Bernat Klein: Colour and Contexts

Thursday 5 March 2026

14:00 to 15:30 | Lecture Theatre A, Winchester School of Art, and online on Teams (email us for information)

This research seminar organised jointly by Fashion and Textiles department at WSA, and The Winchester Gallery brings together research that looks at Austrian Jewish Men’s clothing choices and meanings of colour in men’s dress, as a prelude to the forthcoming Bernat Klein exhibition in The Winchester Gallery 20th April – 30th May 2026.

Jews in Suits: Men’s Dress in Vienna, 1890–1938

Jonathan C. Kaplan-Wajselbaum

Clothing and the act of dressing played a central role in the acculturation and urbanisation of Vienna’s Jewish population during the fin de siècle. Dual capital of Austria-Hungary, Vienna was a microcosm of the Habsburg’s linguistically and ethnically diverse empire. As a result of the lack of a defined Austrian ethno-national identity and the burgeoning nationalist movements throughout the Empire by the end of the nineteenth century, many ‘Austrian’ Jews, having identified with the dominating cultural-linguistic group—Germans—found their position in Viennese society growing ever more precarious. Caught between German nationalism, cosmopolitanism and various forms of Jewish national ideologies, Viennese Jews adopted a variety of modes to deal with the fashioning of the modern, European Jewish self.

In light of the Winchester Gallery’s forthcoming exhibition on the work of textile designer and artist Bernat Klein, he himself a product of this Habsburg-Jewish national paradigm and, this talk examines the sartorial habits of Viennese Jewish writers in conjunction with the perceived norms of male sartorial respectability in Vienna at the fin de siècle. As this session seeks to address the question how we can identify recognisably Jewish forms of making art, this paper probes questions around the development of a modern notion of the ‘Jewish’ look or appearance.

Woven Colour, Worn Identity: Beyond Grey, Rethinking Men’s Colour

Bruce Montgomery

For generations, men’s fashion has been dominated by a disciplined, muted restraint with colour treated as risk rather than language. Woven Colour, Worn Identity: Beyond Grey challenges this convention, re-examining the cultural and material narratives embedded in menswear. With a nod to visionary fashion and textile designer Bernat Klein, whose bold use of colour and innovative fabric development reshaped post-war British textiles, this lecture explores how colour in cloth becomes a vehicle for identity, modernity, and emotional expression.
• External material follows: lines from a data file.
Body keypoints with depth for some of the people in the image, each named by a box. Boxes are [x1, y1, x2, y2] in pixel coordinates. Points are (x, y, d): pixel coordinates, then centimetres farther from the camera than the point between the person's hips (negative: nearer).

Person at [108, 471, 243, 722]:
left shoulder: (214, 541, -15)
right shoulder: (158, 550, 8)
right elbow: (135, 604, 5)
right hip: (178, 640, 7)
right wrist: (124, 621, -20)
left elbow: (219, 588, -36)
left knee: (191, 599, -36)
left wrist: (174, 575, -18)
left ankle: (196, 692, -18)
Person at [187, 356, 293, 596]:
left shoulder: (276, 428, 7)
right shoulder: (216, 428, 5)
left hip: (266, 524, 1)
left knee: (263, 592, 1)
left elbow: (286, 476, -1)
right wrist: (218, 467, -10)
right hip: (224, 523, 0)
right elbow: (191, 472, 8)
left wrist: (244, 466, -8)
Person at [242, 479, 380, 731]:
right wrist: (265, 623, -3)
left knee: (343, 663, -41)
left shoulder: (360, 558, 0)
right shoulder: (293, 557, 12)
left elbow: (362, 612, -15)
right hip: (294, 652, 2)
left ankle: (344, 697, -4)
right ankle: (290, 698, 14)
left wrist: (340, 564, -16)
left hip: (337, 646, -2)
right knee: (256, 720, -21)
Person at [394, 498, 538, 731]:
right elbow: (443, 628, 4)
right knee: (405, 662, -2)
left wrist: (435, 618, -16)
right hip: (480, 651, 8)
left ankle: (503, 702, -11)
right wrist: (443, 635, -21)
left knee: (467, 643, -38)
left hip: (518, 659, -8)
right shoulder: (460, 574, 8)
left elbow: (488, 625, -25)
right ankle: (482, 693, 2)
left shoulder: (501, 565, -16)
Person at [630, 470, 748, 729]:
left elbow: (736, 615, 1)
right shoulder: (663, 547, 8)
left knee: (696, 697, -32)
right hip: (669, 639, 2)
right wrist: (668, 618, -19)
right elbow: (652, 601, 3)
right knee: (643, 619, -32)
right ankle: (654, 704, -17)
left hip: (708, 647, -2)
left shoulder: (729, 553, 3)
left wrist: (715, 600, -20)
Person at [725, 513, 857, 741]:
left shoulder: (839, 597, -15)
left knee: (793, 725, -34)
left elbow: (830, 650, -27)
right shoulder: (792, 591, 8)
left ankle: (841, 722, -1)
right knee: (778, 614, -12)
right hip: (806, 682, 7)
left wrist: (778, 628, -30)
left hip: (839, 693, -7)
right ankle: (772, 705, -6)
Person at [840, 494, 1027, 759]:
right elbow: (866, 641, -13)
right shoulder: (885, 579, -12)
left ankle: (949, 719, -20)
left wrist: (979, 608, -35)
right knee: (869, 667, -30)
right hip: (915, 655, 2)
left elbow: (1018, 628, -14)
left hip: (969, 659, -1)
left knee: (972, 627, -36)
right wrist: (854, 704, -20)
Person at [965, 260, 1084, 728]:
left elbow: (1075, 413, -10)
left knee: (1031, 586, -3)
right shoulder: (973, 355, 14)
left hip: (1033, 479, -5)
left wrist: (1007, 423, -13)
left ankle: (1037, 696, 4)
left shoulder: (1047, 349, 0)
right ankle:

Drawing on textile history, contemporary design practice the talk argues that colour is not decorative excess but structural meaning, woven into fibre, and surface. By moving beyond grey, menswear can reclaim chromatic richness as a site of confidence, individuality, and cultural dialogue.

Speaker biographies

Jonathan C. Kaplan-Wajselbaum is senior educator and manager of research at the Sydney Jewish Museum. He is also a sessional academic at the University of Sydney’s Hebrew, Biblical and Jewish Studies, and adjunct fellow at the University of Technology Sydney’s Imagining Fashion Futures Lab, where he received his doctorate in 2019. His monograph, Jews in Suits: Men’s Dress in Vienna, 1890–1938 was published by Bloomsbury Visual Arts (2023). He is currently 2025/26 visiting fellow at the University of Southampton’s Parkes Institute, where he is researching dress and migration in Yiddish sources in Britain during the late nineteenth and early twentieth centuries.

Bruce Montgomery is Associate Professor in Fashion Leadership at the Winchester School of Art, University of Southampton UK. He is a Luxury Brand Creative Director /Fashion Consultant with International experience having designed and presented collections for the British luxury brand DAKS on the catwalk at Milan Menswear Fashion Week. He has an extensive knowledge of design, brand identity, luxury brand management, global manufacturing, and the garment supply chain. Prior to DAKS, Bruce has worked for Katherine Hamnett, Soprani, Moschino, and Onward Kashiyama. His work has been featured in the international fashion press in publications such as Drapers, GQ, Men’s Health, Vogue, Dignio, Nile Magazines in Japan, Crash in France, and Textile Weilshaft in Germany. Bruce has been Chairman of the British Menswear Guild committee, and a board member of Skillfast-UK. He was external examiner for Central St Martins College, and London College of Fashion. Bruce has also acted as chairman of a mentoring panel for Graduate Fashion Week. An accomplished speaker, he has spoken at industry events in Florence, Guangzhou, Milan, Paris, Sri Lanka, Seoul, and Tokyo. His published work includes book chapters on fashion sustainability for the Springer book series. His present research looks at how craft can revitalise the luxury fashion industry. He presented at IPOL conference ‘In pursuit of Luxury’ on topic of ‘Why Craft skills are the essential ingredient in the sustainability of Luxury Menswear’ and published by Intellect books.